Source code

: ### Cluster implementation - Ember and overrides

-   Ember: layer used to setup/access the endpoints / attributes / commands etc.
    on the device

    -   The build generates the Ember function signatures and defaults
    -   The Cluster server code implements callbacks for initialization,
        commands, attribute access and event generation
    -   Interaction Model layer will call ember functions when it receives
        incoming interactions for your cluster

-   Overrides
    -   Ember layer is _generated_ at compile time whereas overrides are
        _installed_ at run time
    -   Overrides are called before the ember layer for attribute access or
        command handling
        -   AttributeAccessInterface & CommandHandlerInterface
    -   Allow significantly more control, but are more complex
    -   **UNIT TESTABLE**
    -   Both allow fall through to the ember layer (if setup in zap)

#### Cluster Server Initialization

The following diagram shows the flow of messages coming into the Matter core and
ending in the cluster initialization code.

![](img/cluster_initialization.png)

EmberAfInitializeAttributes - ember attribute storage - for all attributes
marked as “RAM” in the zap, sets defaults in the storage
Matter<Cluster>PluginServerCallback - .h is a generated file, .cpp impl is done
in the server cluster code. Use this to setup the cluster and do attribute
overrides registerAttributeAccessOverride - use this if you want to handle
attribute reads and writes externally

★ ★ ★ ★ ★ ★ ★

> **What this task involves**:
Would you restate the whole listing word for word?

> **Response for this exercise**:
Source code

: ### Cluster implementation - Ember and overrides

-   Ember: layer used to setup/access the endpoints / attributes / commands etc.
    on the device

    -   The build generates the Ember function signatures and defaults
    -   The Cluster server code implements callbacks for initialization,
        commands, attribute access and event generation
    -   Interaction Model layer will call ember functions when it receives
        incoming interactions for your cluster

-   Overrides
    -   Ember layer is _generated_ at compile time whereas overrides are
        _installed_ at run time
    -   Overrides are called before the ember layer for attribute access or
        command handling
        -   AttributeAccessInterface & CommandHandlerInterface
    -   Allow significantly more control, but are more complex
    -   **UNIT TESTABLE**
    -   Both allow fall through to the ember layer (if setup in zap)

#### Cluster Server Initialization

The following diagram shows the flow of messages coming into the Matter core and
ending in the cluster initialization code.

![](img/cluster_initialization.png)

EmberAfInitializeAttributes - ember attribute storage - for all attributes
marked as “RAM” in the zap, sets defaults in the storage
Matter<Cluster>PluginServerCallback - .h is a generated file, .cpp impl is done
in the server cluster code. Use this to setup the cluster and do attribute
overrides registerAttributeAccessOverride - use this if you want to handle
attribute reads and writes externally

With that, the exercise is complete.